▶ TRY IT
Please set down the data again exactly, minus the pictures.

▶ Screenshot and code edit data
* * *

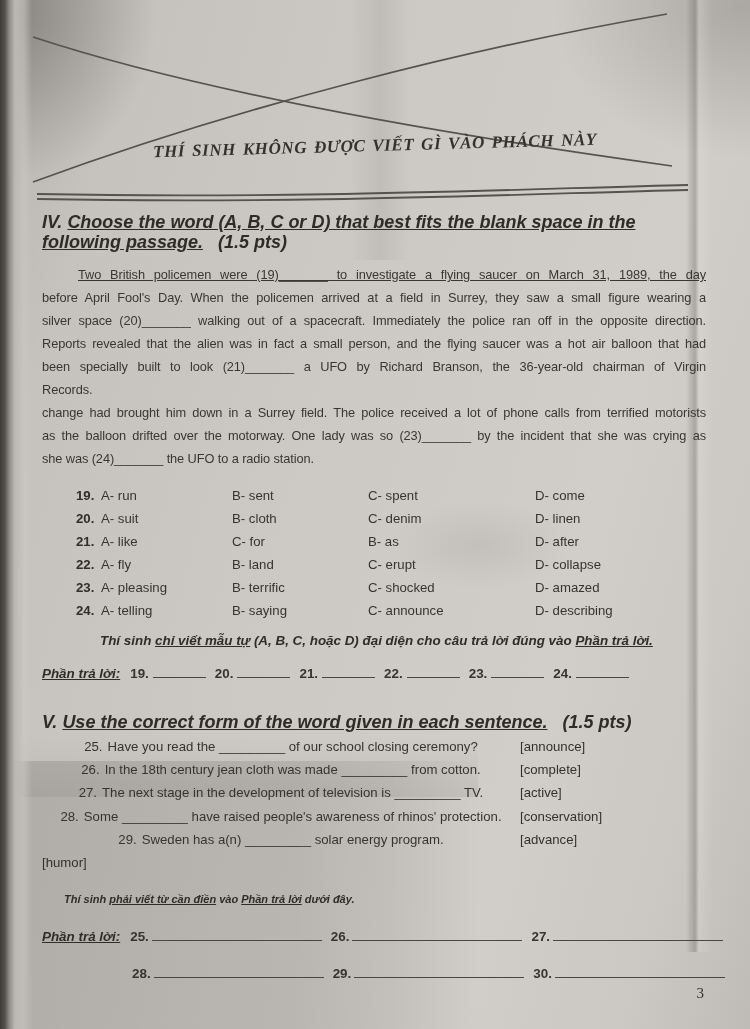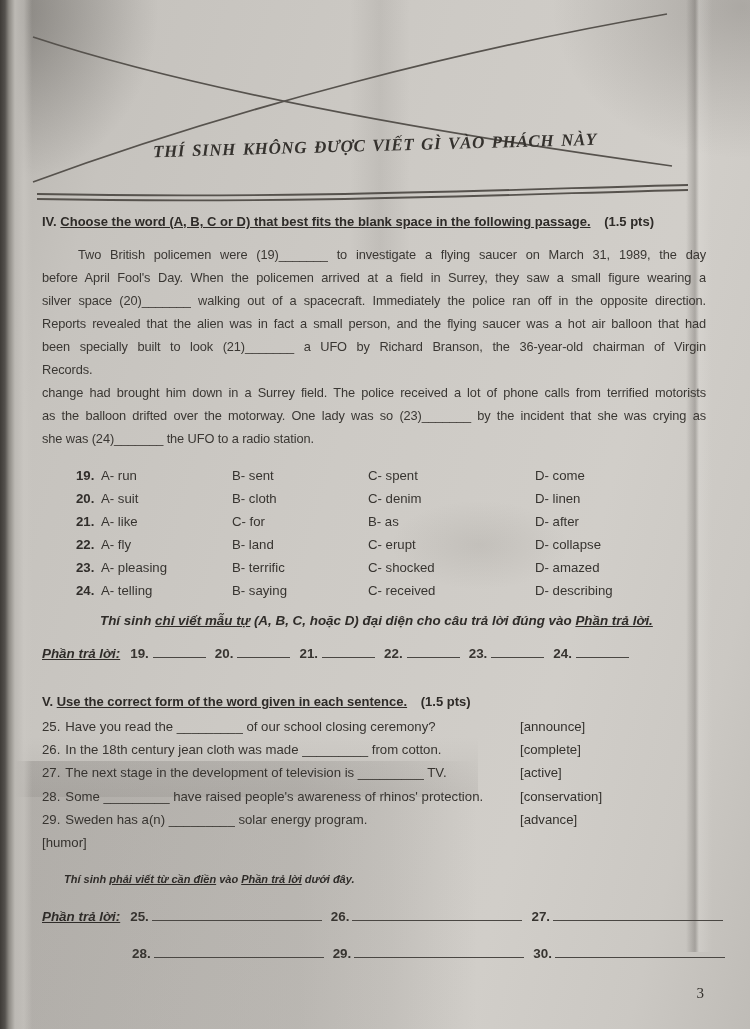--- a/index.html
+++ b/index.html
@@ -42,47 +42,47 @@
     font-family: "Liberation Serif", serif;
     font-weight: bold; font-style: italic;
     font-size: 17px; letter-spacing: .6px; word-spacing: 2px;
     color:#35322e;
     transform: rotate(-1.6deg);
   }
 
   
   .content { position:absolute; left:0; top:196px; width:100%; padding:0 44px 0 42px; box-sizing:border-box; }
 
-  .sec-head { margin-top:16px; font-size:13px; font-weight:bold; color:#2e2b28; line-height:20px; }
+  .sec-head { margin-top:16px; font-size:18px; font-weight:bold; font-style:italic; color:#2e2b28; line-height:20px; }
   .sec-head .t { text-decoration: underline; }
   .sec-head .pts { margin-left:10px; }
 
   .passage { margin-top:11px; }
   .pl { font-size:12.8px; line-height:23px; height:23px; overflow:hidden;
         text-align:justify; text-align-last:justify; letter-spacing:-0.1px; color:#3a3733; }
-  .pl.first { text-indent:36px; }
+  .pl.first { text-indent:36px;text-decoration:underline; }
   .pl.end { text-align-last:left; }
 
   .mc { margin:14px 0 0 34px; }
   .mc-row { display:grid; grid-template-columns: 25px 131px 136px 167px auto; line-height:23px; font-size:13.2px; }
   .mc-num { font-weight:bold; color:#302d2a; }
 
   .note4 { margin:9px 0 0 58px; font-size:13.4px; font-weight:bold; font-style:italic; color:#2f2c29; line-height:20px; }
   .u { text-decoration: underline; text-align: right; }
 
   .ansline { margin-top:12px; display:flex; align-items:baseline; font-size:13.4px; line-height:22px; white-space:nowrap; }
   .ans-label { font-weight:bold; font-style:italic; text-decoration:underline; margin-right:6px; color:#2f2c29; }
   .ag { display:flex; align-items:baseline; }
   .ag .n { font-weight:bold; margin-left:9px; }
   .blank { display:inline-block; border-bottom:1.3px solid #4a4743; height:13px; }
   .blank.s { width:53px; margin-left:4px; }
   .blank.l { width:170px; margin-left:3px; }
 
   .sec5-head { margin-top:27px; }
-  .wlist { margin-top:3px; }
+  .wlist { margin-top:3px;text-align:center; }
   .w-row { display:flex; line-height:23.2px; font-size:13.2px; }
   .w-left { flex:0 0 478px; }
   .w-num { margin-right:5px; }
   .w-word { font-weight:normal; color:#34312d; }
 
   .note5 { margin:15px 0 0 22px; font-size:11px; font-weight:bold; font-style:italic; color:#2f2c29; line-height:20px; }
 
   .ansline.bottom1 { margin-top:17px; }
   .ansline.bottom2 { margin-top:15px; padding-left:86px; }
   .ansline .n.first { margin-left:4px; }
@@ -165,21 +165,21 @@
         <span class="mc-num">23.</span>
         <span>A- pleasing</span>
         <span>B- terrific</span>
         <span>C- shocked</span>
         <span>D- amazed</span>
       </div>
       <div class="mc-row">
         <span class="mc-num">24.</span>
         <span>A- telling</span>
         <span>B- saying</span>
-        <span>C- received</span>
+        <span>C- announce</span>
         <span>D- describing</span>
       </div>
     </div>
 
     <div class="note4">
       <span>Thí sinh </span><span class="u">chỉ viết mẫu tự</span><span> (A, B, C, hoặc D) đại diện cho câu trả lời đúng vào </span><span class="u">Phần trả lời.</span>
     </div>
 
     <div class="ansline">
       <span class="ans-label">Phần trả lời:</span>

* * *

▶ WRITTEN RESPONSE
--- a/index.html
+++ b/index.html
@@ -42,47 +42,47 @@
     font-family: "Liberation Serif", serif;
     font-weight: bold; font-style: italic;
     font-size: 17px; letter-spacing: .6px; word-spacing: 2px;
     color:#35322e;
     transform: rotate(-1.6deg);
   }
 
   
   .content { position:absolute; left:0; top:196px; width:100%; padding:0 44px 0 42px; box-sizing:border-box; }
 
-  .sec-head { margin-top:16px; font-size:13px; font-weight:bold; color:#2e2b28; line-height:20px; }
+  .sec-head { margin-top:16px; font-size:18px; font-weight:bold; font-style:italic; color:#2e2b28; line-height:20px; }
   .sec-head .t { text-decoration: underline; }
   .sec-head .pts { margin-left:10px; }
 
   .passage { margin-top:11px; }
   .pl { font-size:12.8px; line-height:23px; height:23px; overflow:hidden;
         text-align:justify; text-align-last:justify; letter-spacing:-0.1px; color:#3a3733; }
-  .pl.first { text-indent:36px; }
+  .pl.first { text-indent:36px;text-decoration:underline; }
   .pl.end { text-align-last:left; }
 
   .mc { margin:14px 0 0 34px; }
   .mc-row { display:grid; grid-template-columns: 25px 131px 136px 167px auto; line-height:23px; font-size:13.2px; }
   .mc-num { font-weight:bold; color:#302d2a; }
 
   .note4 { margin:9px 0 0 58px; font-size:13.4px; font-weight:bold; font-style:italic; color:#2f2c29; line-height:20px; }
   .u { text-decoration: underline; text-align: right; }
 
   .ansline { margin-top:12px; display:flex; align-items:baseline; font-size:13.4px; line-height:22px; white-space:nowrap; }
   .ans-label { font-weight:bold; font-style:italic; text-decoration:underline; margin-right:6px; color:#2f2c29; }
   .ag { display:flex; align-items:baseline; }
   .ag .n { font-weight:bold; margin-left:9px; }
   .blank { display:inline-block; border-bottom:1.3px solid #4a4743; height:13px; }
   .blank.s { width:53px; margin-left:4px; }
   .blank.l { width:170px; margin-left:3px; }
 
   .sec5-head { margin-top:27px; }
-  .wlist { margin-top:3px; }
+  .wlist { margin-top:3px;text-align:center; }
   .w-row { display:flex; line-height:23.2px; font-size:13.2px; }
   .w-left { flex:0 0 478px; }
   .w-num { margin-right:5px; }
   .w-word { font-weight:normal; color:#34312d; }
 
   .note5 { margin:15px 0 0 22px; font-size:11px; font-weight:bold; font-style:italic; color:#2f2c29; line-height:20px; }
 
   .ansline.bottom1 { margin-top:17px; }
   .ansline.bottom2 { margin-top:15px; padding-left:86px; }
   .ansline .n.first { margin-left:4px; }
@@ -165,21 +165,21 @@
         <span class="mc-num">23.</span>
         <span>A- pleasing</span>
         <span>B- terrific</span>
         <span>C- shocked</span>
         <span>D- amazed</span>
       </div>
       <div class="mc-row">
         <span class="mc-num">24.</span>
         <span>A- telling</span>
         <span>B- saying</span>
-        <span>C- received</span>
+        <span>C- announce</span>
         <span>D- describing</span>
       </div>
     </div>
 
     <div class="note4">
       <span>Thí sinh </span><span class="u">chỉ viết mẫu tự</span><span> (A, B, C, hoặc D) đại diện cho câu trả lời đúng vào </span><span class="u">Phần trả lời.</span>
     </div>
 
     <div class="ansline">
       <span class="ans-label">Phần trả lời:</span>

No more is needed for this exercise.